WHAT YOU SHOULD DO >>
For each statement, decide whether it agrees with the topology excerpt. Answer yes or no, and quote the words of the excerpt that decide it. (a) The set of all intersections of finitely many members of S is, by definition, a base for the topology T. (b) The letter I is chosen to name the set of indices. (c) The set V is called a basic open set in the box topology on X.

SOURCE TEXT >>
__________________________________________________
Can you offer me any hints? :) –  user60499 Feb 1 '13 at 1:50

Let $\mathscr{B}$ be the set of all intersections of finitely many members of $S$; by definition $\mathscr{B}$ is a base for the topology $T$. We’ll show first that if $B\in\mathscr{B}$, then $f[B]$ is open in $Z$. For convenience let $I$ be the set of indices.

Since $B\in\mathscr{B}$, there are indices $\alpha_1,\dots,\alpha_n\in I$ for some $n$ and open sets $U_k$ in $X_{\alpha_k}$ for $k=1,\dots,n$ such that $B=f_{\alpha_1}^{-1}[U_1]\cap f_{\alpha_2}^{-1}[U_2]\cap\ldots\cap f_{\alpha_n}^{-1}[U_n]$. Now let $V_{\alpha_k}=U_k$ for $k=1,\dots,n$, let $V_\alpha=X_\alpha$ for $\alpha\in I\setminus\{\alpha_1,\dots,\alpha_n\}$, and let $V=\prod_{\alpha\in I}V_\alpha$; by definition $V$ is a basic open set in the product topology on $X$, and I claim that $f[B]=Z\cap V$, which is by definition an open subset of $Z$.
__________________________________________________
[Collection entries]
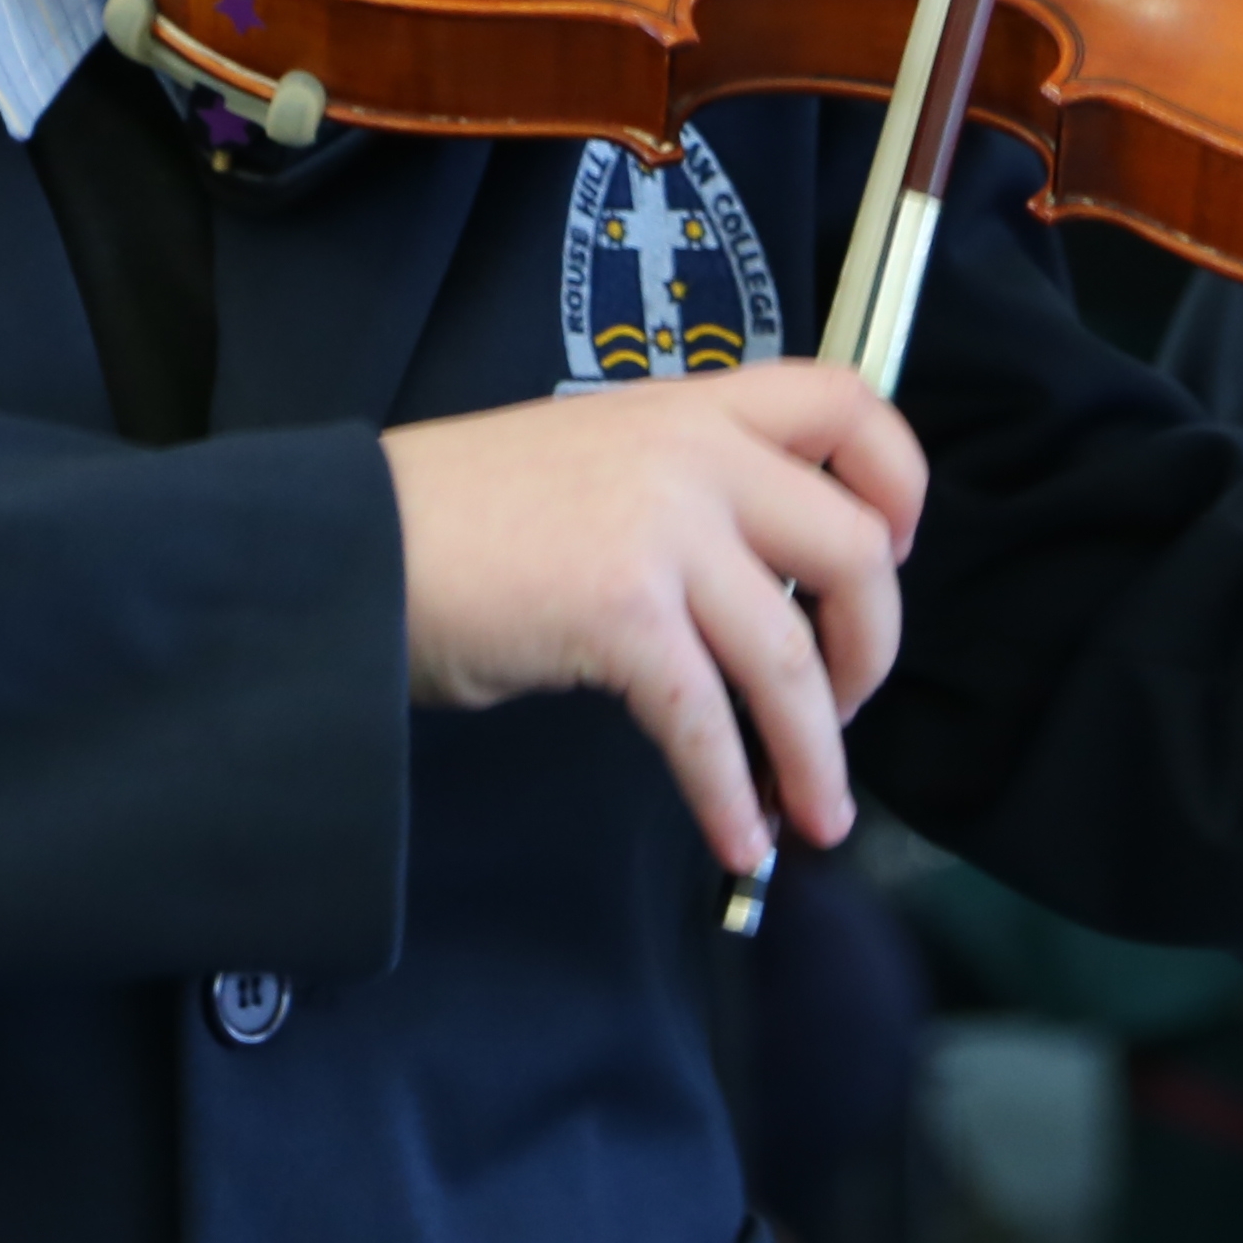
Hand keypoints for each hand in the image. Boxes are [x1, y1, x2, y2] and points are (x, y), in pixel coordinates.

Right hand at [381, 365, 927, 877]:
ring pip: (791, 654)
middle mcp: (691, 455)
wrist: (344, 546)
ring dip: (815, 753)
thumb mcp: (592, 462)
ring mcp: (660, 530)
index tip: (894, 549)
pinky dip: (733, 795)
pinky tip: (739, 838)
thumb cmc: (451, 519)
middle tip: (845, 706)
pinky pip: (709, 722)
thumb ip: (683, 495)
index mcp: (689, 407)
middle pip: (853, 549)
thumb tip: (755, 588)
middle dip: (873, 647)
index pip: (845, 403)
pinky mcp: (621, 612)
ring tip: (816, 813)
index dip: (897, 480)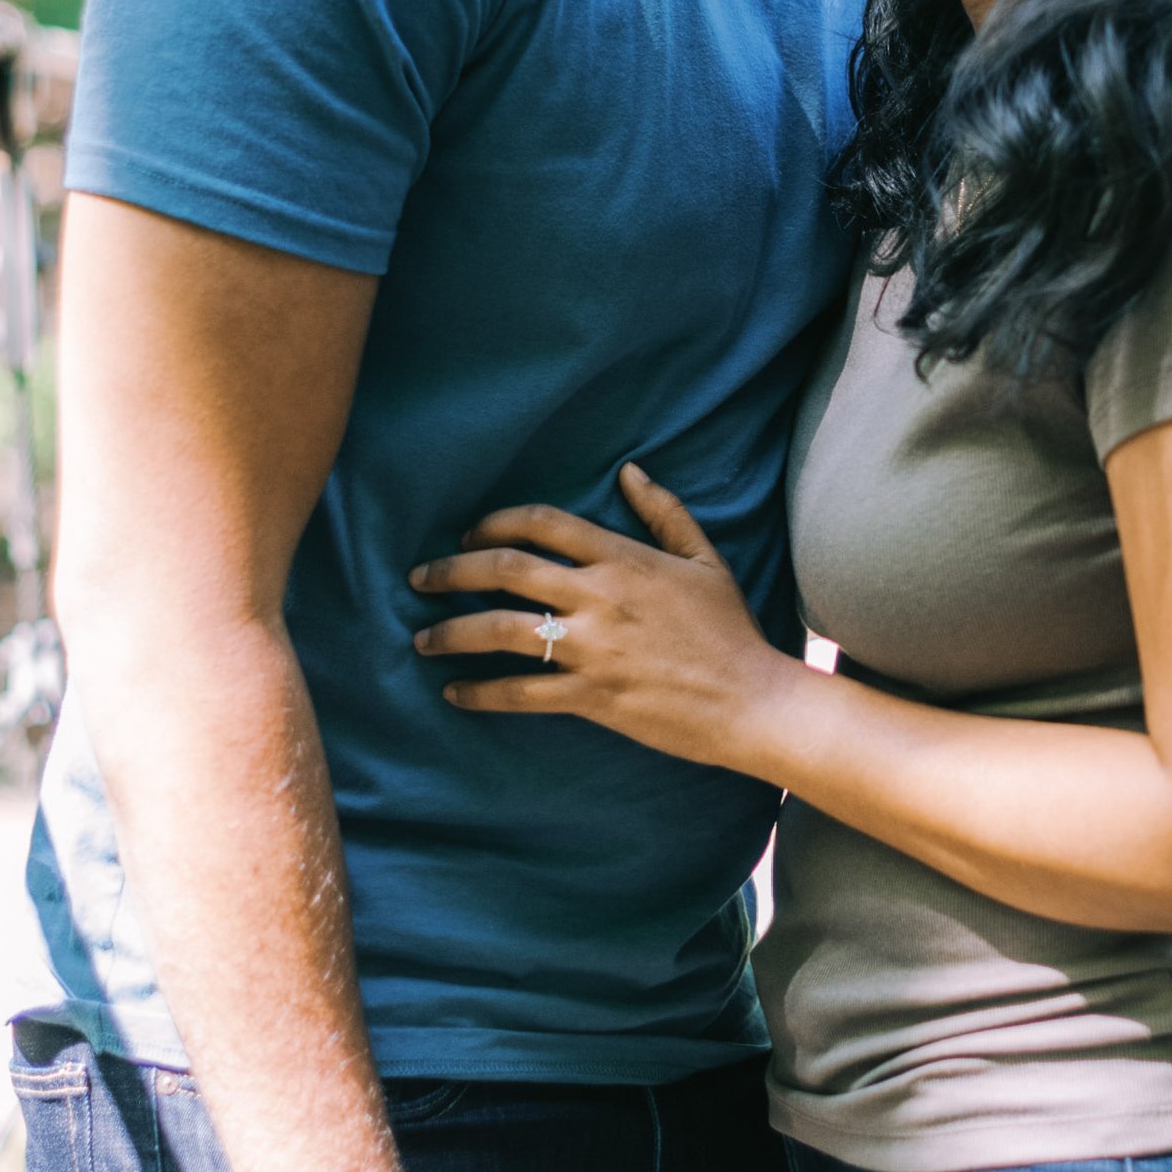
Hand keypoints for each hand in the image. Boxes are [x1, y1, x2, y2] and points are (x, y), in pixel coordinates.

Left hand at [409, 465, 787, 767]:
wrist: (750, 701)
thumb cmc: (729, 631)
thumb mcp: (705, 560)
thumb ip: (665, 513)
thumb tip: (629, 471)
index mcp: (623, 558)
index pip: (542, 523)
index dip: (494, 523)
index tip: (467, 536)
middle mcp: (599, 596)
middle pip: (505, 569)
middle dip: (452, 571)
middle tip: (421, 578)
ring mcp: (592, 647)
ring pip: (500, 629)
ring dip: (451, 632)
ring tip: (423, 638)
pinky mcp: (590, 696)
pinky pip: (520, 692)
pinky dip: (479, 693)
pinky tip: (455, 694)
__________________________________________________
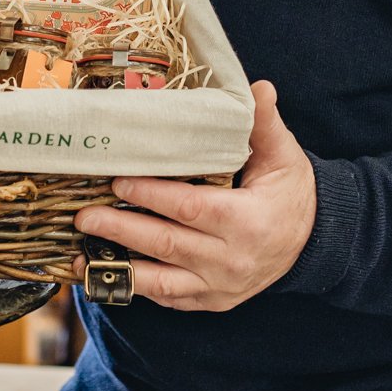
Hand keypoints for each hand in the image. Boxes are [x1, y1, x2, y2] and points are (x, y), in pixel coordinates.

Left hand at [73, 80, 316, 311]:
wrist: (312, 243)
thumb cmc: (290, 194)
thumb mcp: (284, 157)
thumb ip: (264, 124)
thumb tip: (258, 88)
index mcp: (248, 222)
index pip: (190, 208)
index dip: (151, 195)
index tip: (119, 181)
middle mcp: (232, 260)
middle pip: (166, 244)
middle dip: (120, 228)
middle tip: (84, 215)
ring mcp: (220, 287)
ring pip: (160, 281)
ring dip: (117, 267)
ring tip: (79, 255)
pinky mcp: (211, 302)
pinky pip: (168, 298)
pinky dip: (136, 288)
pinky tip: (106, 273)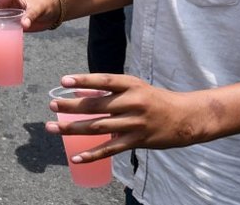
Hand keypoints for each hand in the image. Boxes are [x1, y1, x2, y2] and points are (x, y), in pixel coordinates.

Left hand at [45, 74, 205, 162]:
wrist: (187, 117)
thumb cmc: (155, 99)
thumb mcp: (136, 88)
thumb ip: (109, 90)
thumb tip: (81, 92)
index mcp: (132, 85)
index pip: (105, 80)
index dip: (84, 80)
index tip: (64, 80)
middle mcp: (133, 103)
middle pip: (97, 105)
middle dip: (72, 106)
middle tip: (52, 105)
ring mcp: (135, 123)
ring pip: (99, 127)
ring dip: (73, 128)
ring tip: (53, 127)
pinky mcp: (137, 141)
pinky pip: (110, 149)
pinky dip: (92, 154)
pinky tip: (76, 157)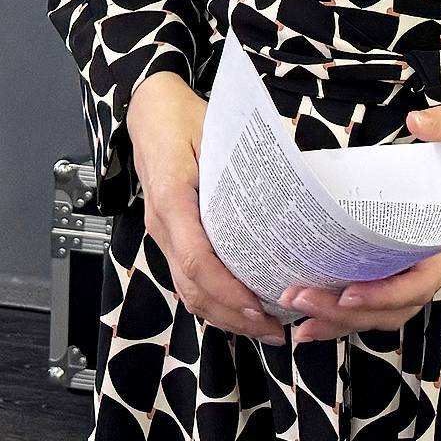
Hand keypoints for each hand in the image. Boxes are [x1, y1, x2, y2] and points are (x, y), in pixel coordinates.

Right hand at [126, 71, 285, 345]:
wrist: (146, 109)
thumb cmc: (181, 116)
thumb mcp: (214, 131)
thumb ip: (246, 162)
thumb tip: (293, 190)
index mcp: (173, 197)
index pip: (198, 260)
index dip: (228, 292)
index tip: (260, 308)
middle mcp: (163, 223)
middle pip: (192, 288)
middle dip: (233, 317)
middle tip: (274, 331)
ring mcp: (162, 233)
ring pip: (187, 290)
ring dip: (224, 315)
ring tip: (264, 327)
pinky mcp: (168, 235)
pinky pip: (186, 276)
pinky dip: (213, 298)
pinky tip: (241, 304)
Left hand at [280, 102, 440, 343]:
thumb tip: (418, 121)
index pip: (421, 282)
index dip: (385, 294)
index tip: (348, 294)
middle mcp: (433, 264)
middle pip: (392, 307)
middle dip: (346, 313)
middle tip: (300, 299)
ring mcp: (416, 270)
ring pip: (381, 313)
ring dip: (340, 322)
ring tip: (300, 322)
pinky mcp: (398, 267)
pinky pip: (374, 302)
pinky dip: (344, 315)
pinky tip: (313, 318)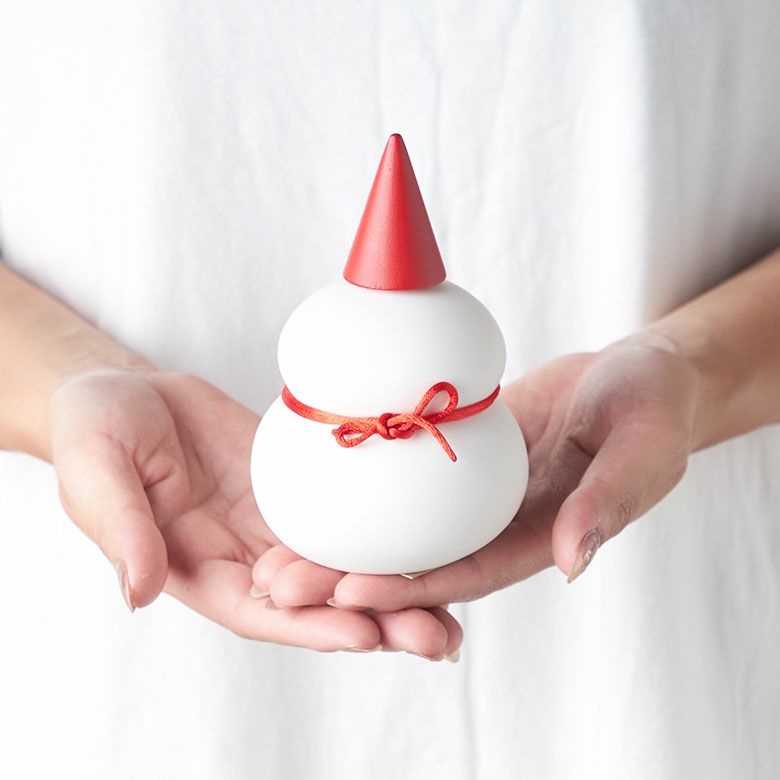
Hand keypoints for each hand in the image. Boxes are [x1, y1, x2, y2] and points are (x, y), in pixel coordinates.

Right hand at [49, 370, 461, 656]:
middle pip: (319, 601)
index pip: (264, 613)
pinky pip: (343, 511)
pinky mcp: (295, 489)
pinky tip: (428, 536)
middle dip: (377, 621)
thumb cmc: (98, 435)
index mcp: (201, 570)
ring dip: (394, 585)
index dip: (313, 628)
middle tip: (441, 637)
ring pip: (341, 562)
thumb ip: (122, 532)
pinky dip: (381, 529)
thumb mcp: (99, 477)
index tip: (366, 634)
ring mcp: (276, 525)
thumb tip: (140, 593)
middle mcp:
__________________________________________________
WRITTEN SOLUTION >>
(a) Yes: "is a base for the topology"
(b) Yes: "be the set of indices"
(c) No: "is a basic open set in the product topology"